Source text:
+++
Second, we assessed the performance of the prediction model in patients taking anticoagulant therapy at intracerebral haemorrhage onset.

Third, we split by contributing cohort those patients from cohorts that included at least some patients taking anticoagulant therapy at intracerebral haemorrhage onset into one dataset to develop a prediction model and another to validate its performance (using temporal validation, as described above). We considered the same subset of potential predictors as for the first prediction model, with the addition of anticoagulant therapy use at intracerebral haemorrhage onset. We derived a prediction index for intracerebral haemorrhage growth and assessed its performance using the same approaches as for the first prediction model.

Fourth, in cohorts that included at least some patients with data available on the spot sign identified by CT angiography and that also included and distinguished patients taking anticoagulant therapy at onset, we assessed whether spot sign presence was independently associated with intracerebral haemorrhage growth and the predictive performance when it was added to the predictors in the second prediction model.

We did a prespecified sensitivity analysis to compare our findings using a definition of intracerebral haemorrhage growth as an absolute increase of more than 6 mL versus an absolute increase of more than 6 mL or a relative increase of more than 33% in intracerebral haemorrhage volume. We did post-hoc sensitivity analyses to compare associations between time from intracerebral haemorrhage symptom onset to baseline brain imaging and intracerebral haemorrhage volume on baseline imaging with intracerebral haemorrhage growth in cohorts using ABC/2 versus planimetric methods of measuring intracerebral haemorrhage volume and in cohorts from earlier versus later time periods.

Analyses were done using SAS software version 9.4 (SAS Institute) and Stata version 12.1 (StataCorp).
+++
Dataset content:
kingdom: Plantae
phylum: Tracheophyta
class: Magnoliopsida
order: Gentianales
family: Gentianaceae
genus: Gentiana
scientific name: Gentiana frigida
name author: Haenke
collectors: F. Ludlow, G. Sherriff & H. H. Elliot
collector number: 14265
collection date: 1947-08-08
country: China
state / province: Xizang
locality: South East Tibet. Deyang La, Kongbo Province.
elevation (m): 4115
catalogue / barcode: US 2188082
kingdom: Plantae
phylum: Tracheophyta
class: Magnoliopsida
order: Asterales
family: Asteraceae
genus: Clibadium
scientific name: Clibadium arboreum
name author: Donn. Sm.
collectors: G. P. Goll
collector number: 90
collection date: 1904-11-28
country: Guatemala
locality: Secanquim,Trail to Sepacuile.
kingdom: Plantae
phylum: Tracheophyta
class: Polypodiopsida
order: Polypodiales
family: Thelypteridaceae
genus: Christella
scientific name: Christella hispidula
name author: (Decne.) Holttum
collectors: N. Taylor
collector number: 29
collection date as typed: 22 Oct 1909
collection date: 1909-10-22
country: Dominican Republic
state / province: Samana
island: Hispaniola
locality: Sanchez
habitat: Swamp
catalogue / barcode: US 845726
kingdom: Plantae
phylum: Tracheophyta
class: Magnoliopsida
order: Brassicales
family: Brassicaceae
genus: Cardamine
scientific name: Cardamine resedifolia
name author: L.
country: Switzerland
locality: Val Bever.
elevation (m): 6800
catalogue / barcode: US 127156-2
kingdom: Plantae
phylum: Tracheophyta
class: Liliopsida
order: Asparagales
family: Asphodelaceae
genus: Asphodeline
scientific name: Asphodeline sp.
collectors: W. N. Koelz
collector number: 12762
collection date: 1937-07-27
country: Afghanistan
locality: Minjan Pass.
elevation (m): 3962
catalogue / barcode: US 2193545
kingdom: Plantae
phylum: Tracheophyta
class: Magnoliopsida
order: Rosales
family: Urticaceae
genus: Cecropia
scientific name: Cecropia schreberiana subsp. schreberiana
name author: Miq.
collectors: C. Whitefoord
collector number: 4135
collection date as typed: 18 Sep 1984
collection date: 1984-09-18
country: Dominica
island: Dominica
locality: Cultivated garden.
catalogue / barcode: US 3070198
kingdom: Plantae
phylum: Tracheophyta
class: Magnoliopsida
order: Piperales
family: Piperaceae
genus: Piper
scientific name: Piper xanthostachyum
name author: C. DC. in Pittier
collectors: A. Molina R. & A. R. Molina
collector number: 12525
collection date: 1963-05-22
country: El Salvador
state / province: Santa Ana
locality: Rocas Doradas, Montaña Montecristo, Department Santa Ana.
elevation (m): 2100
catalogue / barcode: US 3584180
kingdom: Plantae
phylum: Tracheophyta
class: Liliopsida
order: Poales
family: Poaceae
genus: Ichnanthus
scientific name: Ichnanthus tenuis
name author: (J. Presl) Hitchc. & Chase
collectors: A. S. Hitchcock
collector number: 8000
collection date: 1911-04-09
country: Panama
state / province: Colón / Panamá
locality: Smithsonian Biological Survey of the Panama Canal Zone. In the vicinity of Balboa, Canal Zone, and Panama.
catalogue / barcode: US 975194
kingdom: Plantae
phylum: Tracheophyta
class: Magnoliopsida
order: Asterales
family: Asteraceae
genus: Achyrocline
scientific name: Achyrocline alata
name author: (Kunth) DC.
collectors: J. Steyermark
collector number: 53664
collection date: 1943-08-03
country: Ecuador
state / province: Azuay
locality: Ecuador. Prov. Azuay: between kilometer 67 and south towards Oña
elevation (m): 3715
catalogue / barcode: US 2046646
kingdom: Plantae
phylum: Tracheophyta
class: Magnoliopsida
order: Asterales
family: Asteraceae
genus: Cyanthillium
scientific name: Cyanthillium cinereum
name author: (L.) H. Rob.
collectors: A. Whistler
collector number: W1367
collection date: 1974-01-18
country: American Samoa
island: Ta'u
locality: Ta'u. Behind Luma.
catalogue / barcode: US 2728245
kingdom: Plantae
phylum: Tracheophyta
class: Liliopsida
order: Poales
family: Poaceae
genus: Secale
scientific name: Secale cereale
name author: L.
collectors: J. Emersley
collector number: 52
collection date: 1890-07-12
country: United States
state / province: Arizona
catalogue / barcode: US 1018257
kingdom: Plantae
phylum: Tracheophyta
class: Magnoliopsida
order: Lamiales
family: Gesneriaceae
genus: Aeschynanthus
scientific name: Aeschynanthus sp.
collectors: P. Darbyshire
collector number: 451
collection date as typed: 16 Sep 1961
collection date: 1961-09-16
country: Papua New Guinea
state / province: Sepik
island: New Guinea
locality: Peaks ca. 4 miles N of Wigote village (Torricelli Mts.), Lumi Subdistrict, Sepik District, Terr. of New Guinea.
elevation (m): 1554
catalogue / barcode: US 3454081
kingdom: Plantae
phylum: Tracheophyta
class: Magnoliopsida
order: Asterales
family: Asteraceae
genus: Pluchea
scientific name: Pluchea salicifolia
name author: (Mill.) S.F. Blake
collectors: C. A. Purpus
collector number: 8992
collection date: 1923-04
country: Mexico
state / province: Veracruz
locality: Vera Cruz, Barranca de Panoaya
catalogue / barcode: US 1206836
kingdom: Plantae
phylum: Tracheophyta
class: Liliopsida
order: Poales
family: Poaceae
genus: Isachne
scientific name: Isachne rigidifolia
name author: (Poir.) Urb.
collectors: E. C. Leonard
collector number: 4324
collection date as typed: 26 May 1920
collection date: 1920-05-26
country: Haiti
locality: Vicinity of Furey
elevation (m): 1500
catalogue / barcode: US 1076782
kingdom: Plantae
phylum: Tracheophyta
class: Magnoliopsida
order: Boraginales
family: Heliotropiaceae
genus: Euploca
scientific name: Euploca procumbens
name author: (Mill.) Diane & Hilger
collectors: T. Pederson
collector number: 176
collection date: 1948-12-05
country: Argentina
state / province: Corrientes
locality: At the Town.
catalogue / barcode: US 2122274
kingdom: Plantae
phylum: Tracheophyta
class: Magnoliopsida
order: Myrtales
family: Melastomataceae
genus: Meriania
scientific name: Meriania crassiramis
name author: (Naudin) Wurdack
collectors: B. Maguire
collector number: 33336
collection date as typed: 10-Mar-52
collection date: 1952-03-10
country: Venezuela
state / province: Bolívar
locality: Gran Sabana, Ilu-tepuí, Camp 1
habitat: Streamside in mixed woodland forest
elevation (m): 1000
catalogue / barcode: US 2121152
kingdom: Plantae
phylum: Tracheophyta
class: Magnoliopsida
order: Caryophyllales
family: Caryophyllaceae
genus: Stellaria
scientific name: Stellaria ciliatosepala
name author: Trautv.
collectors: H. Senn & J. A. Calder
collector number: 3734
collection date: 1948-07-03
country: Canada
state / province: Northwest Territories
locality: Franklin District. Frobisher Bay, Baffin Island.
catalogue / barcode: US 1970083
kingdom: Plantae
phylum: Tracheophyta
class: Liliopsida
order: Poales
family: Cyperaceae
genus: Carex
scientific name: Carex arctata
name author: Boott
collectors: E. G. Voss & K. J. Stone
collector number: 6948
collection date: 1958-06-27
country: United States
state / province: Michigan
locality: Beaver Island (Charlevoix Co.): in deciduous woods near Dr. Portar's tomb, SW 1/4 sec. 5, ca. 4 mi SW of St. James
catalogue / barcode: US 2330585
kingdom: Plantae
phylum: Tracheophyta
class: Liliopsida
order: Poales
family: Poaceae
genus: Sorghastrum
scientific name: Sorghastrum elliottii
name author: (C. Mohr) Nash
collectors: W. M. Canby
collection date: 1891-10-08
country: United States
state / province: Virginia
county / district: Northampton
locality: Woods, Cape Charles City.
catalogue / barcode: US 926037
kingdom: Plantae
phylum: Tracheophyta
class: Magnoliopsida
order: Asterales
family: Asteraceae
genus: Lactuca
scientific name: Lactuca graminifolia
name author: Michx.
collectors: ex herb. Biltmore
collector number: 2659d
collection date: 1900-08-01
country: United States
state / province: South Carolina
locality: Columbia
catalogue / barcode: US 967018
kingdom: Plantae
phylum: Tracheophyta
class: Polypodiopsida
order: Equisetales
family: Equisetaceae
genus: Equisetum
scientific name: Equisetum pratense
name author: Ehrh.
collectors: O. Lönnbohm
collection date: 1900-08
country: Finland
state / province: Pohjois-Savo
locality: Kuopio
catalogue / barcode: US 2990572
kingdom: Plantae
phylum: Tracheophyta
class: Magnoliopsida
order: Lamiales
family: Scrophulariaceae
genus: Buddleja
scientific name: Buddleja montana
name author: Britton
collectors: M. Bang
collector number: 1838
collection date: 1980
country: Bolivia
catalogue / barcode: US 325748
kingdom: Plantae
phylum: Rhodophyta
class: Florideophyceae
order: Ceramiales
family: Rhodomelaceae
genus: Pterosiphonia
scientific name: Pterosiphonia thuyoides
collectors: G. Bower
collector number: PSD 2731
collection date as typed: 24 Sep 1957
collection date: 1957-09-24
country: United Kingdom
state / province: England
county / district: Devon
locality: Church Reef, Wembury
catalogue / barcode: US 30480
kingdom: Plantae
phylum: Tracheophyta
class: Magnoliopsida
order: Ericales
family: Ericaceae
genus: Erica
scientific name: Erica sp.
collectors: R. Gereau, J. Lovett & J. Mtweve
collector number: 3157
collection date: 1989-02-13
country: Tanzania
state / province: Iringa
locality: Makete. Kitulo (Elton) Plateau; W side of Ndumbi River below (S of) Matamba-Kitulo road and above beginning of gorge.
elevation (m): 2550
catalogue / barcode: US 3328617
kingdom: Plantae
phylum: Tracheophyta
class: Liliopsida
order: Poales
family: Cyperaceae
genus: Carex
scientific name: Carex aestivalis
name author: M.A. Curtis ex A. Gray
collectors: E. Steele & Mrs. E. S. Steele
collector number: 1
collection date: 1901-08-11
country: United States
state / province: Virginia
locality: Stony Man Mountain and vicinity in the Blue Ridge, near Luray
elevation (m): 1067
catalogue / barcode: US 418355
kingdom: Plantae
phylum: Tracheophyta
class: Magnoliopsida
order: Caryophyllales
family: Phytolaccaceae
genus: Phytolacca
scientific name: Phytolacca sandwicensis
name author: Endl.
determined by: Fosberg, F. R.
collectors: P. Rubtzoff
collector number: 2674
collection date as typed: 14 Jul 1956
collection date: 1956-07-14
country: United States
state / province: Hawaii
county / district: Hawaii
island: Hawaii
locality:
+++
Activity:
Could you pull everything from "We did a prespecified" down to "version 12.1 (StataCorp)." out of the passage on predicting intracerebral haemorrhage growth, word for word?

Exercise result:
We did a prespecified sensitivity analysis to compare our findings using a definition of intracerebral haemorrhage growth as an absolute increase of more than 6 mL versus an absolute increase of more than 6 mL or a relative increase of more than 33% in intracerebral haemorrhage volume. We did post-hoc sensitivity analyses to compare associations between time from intracerebral haemorrhage symptom onset to baseline brain imaging and intracerebral haemorrhage volume on baseline imaging with intracerebral haemorrhage growth in cohorts using ABC/2 versus planimetric methods of measuring intracerebral haemorrhage volume and in cohorts from earlier versus later time periods.

Analyses were done using SAS software version 9.4 (SAS Institute) and Stata version 12.1 (StataCorp).